***** Materials provided *****

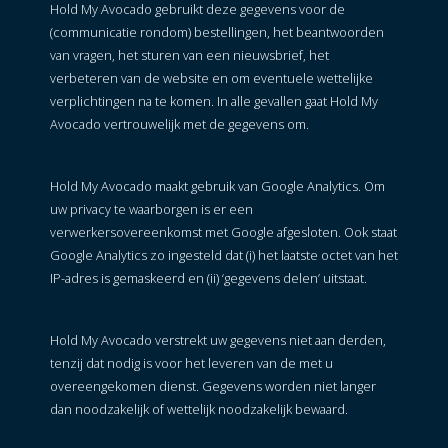
Hold My Avocado gebruikt deze gegevens voor de
(communicatie rondom) bestellingen, het beantwoorden
van vragen, het sturen van een nieuwsbrief, het
verbeteren van de website en om eventuele wettelijke
verplichtingen na te komen. In alle gevallen gaat Hold My
Avocado vertrouwelijk met de gegevens om.
Hold My Avocado maakt gebruik van Google Analytics. Om
uw privacy te waarborgen is er een
verwerkersovereenkomst met Google afgesloten. Ook staat
Google Analytics zo ingesteld dat (i) het laatste octet van het
IP-adres is gemaskeerd en (ii) ‘gegevens delen’ uitstaat.
Hold My Avocado verstrekt uw gegevens niet aan derden,
tenzij dat nodig is voor het leveren van de met u
overeengekomen dienst. Gegevens worden niet langer
dan noodzakelijk of wettelijk noodzakelijk bewaard.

*****

Exactly as given, transcribe every line of the data, but not its images.

Answer space:
Hold My Avocado gebruikt deze gegevens voor de
(communicatie rondom) bestellingen, het beantwoorden
van vragen, het sturen van een nieuwsbrief, het
verbeteren van de website en om eventuele wettelijke
verplichtingen na te komen. In alle gevallen gaat Hold My
Avocado vertrouwelijk met de gegevens om.
Hold My Avocado maakt gebruik van Google Analytics. Om
uw privacy te waarborgen is er een
verwerkersovereenkomst met Google afgesloten. Ook staat
Google Analytics zo ingesteld dat (i) het laatste octet van het
IP-adres is gemaskeerd en (ii) ‘gegevens delen’ uitstaat.
Hold My Avocado verstrekt uw gegevens niet aan derden,
tenzij dat nodig is voor het leveren van de met u
overeengekomen dienst. Gegevens worden niet langer
dan noodzakelijk of wettelijk noodzakelijk bewaard.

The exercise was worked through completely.